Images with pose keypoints

········

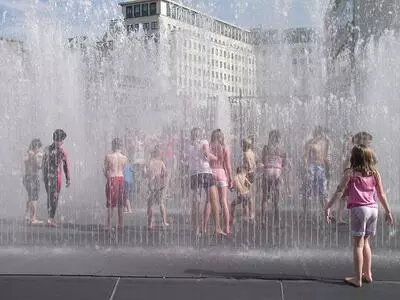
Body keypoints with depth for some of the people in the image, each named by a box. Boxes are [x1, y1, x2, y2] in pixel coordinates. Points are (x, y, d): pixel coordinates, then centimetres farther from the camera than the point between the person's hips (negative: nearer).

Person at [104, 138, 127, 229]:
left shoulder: (108, 156, -9)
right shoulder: (124, 157, 1)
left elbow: (105, 170, -3)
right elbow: (123, 169, 6)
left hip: (112, 179, -3)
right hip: (121, 178, 3)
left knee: (110, 204, 3)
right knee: (120, 204, 12)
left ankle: (109, 225, 3)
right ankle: (121, 224, 16)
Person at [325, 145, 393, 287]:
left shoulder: (350, 172, -2)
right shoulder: (375, 173, 9)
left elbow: (339, 191, -6)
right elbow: (381, 194, 13)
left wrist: (328, 206, -4)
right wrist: (388, 211, 21)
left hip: (358, 209, -4)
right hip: (373, 209, 4)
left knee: (358, 243, 0)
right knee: (365, 241, 19)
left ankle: (358, 278, 1)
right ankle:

········

■ Task to complete:
Repeat exactly, and only, the lines from the line containing "left hip: (112, 179, -3)" through the last line of the records above, both included.

■ Exercise result:
left hip: (112, 179, -3)
right hip: (121, 178, 3)
left knee: (110, 204, 3)
right knee: (120, 204, 12)
left ankle: (109, 225, 3)
right ankle: (121, 224, 16)
Person at [325, 145, 393, 287]:
left shoulder: (350, 172, -2)
right shoulder: (375, 173, 9)
left elbow: (339, 191, -6)
right elbow: (381, 194, 13)
left wrist: (328, 206, -4)
right wrist: (388, 211, 21)
left hip: (358, 209, -4)
right hip: (373, 209, 4)
left knee: (358, 243, 0)
right knee: (365, 241, 19)
left ankle: (358, 278, 1)
right ankle:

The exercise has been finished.